Andy Morgan, Songlines

An exemplary instrumentalist, the 44-year-old Tunesian oudist leads an improvising trio through a dozen sublimely wrought original compositions and two adaptations of classic themes on his sixth recording for ECM. Throughout the disc, Brahem’s sound is striking in its immediacy and lack of pretense, despite its exoticism. ... Brahem’s fingers are steady, sure, and sensitive, plucking his 12 strings delicately over the hardwood soundbox of his fretless instrument. Dark melodies bead up, entwine with Turkish clarinettist Barbaros Erköses’s throaty, mid- and low-register beckonings, and are carried along or accented by Lassad Hosni’s nimble hand-drumming. The separate parts and ensemble wholes are impassioned yet elegant, melancholy almost to desolation, rarely flashing joy.
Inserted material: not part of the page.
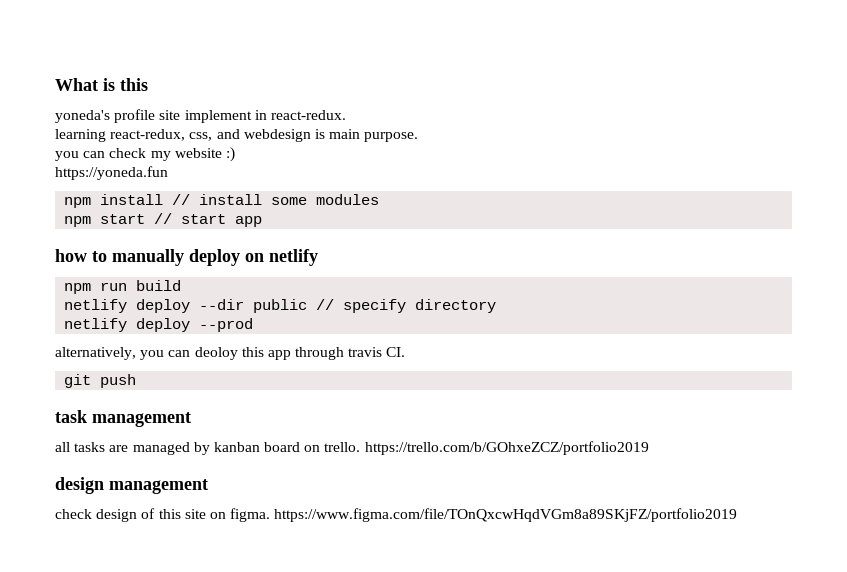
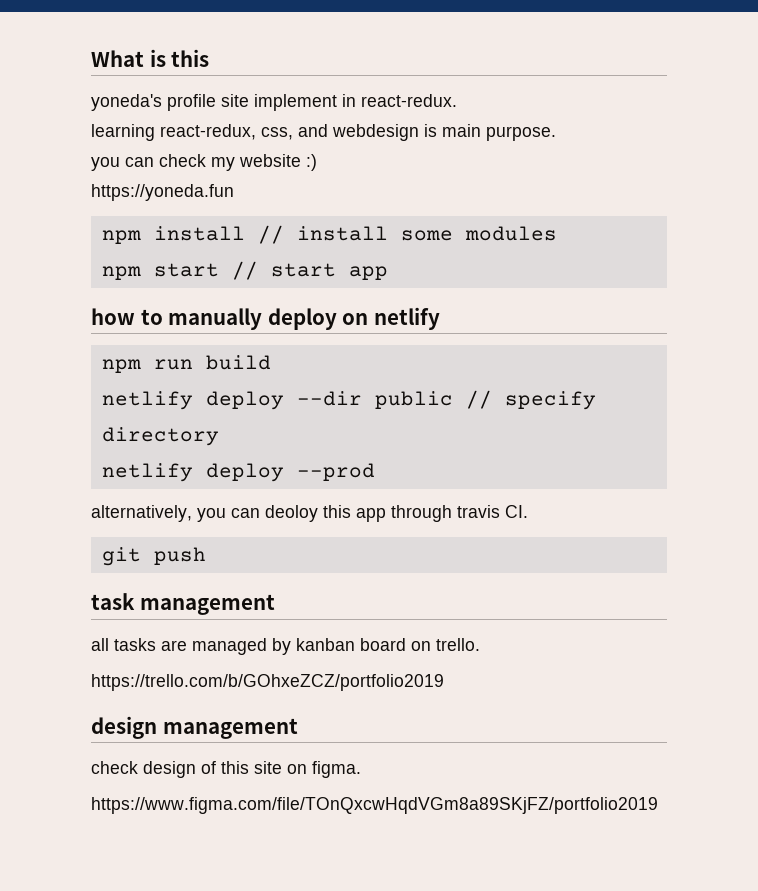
(361, 447) none -> (480, 644) //
(271, 515) none -> (361, 769) //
This is music of discipline and deliberation as well as inspiration. It might find verbal equivalence in a lyric poem, a persuasive metaphysical argument, or a simple, sensual sigh.
Howard Mandel, Jazziz

The virtuoso Tunisian oud player Anouar Brahem has recorded with figures from a jazz background on previous ECM albums, including Jan Garbarek, John Surman and Dave Holland, but his latest disc features his own regular trio, with Turkish clarinettist Barbaros Erköse and percussionist Lassad Hosni. Their evocative music may have nothing directly to do with western jazz, but it is continuously fascinating. The compositions (mostly written by Brahem) are all original with the band rather than traditional, but the music draws on forms and idioms from various parts of the Arabic world, including Tunisia, Turkmenistan, Turkhestan, and Azarbeidjan, all played in highly expressive and virtuoso fashion. The interplay between the oud, Erköses’s keening clarinet, and Hosni’s dynamic hand percussion on bendir and darbouka, combines a tight sense of structure with an exhilarating feel of improvisational freedom, while the combination of instrumental timbre and colour creates a kaleidoscope of striking textural patterns.
Kenny Mathieson, Jazzwise

Anouar Brahem’s oud playing is expressive, entrancing and beautyful. It’s so moving and anthemic it’s hard to believe any listener wouldn’t be frequently overwhelmed by Brahem’s brilliance. While one can debate whether Brahem’s music should be considered jazz or world or some hybrid of the two, there’s no denying the songs on Astrakan Café rank among the most lyrical and elegant in any genre. Brahem blends elements of traditional Arab and Islamic religious and popular music with just a slight nod to the American improvising tradition. ... Barbaros Erköse, on clarinet, and Lassad Hosni, on percussive instruments bendir and darbouka, prove equally exciting players.
Ron Wynn, Jazztimes

The ECM label is usually linked with a pre-world music generation of musicians who absorbed international influences into a basically Western style. Here, though, is one of its select few stars from further afield, the oud player Anouar Brahem, in a haunting album of quiet, concentrated and poetic duos and trios with the Turkish clarinettist Barbaros Erköse and percussionist Lassad Hosni. The café of the title is symbolic of both transience and rootedness. Pace, rhythm and colour emerge from these simple resources, lightly poised and often catchy, though there are some heady improvisations and an arresting start as Erköse phrases his unaccompanied line with the sensitivity of a hushed voice.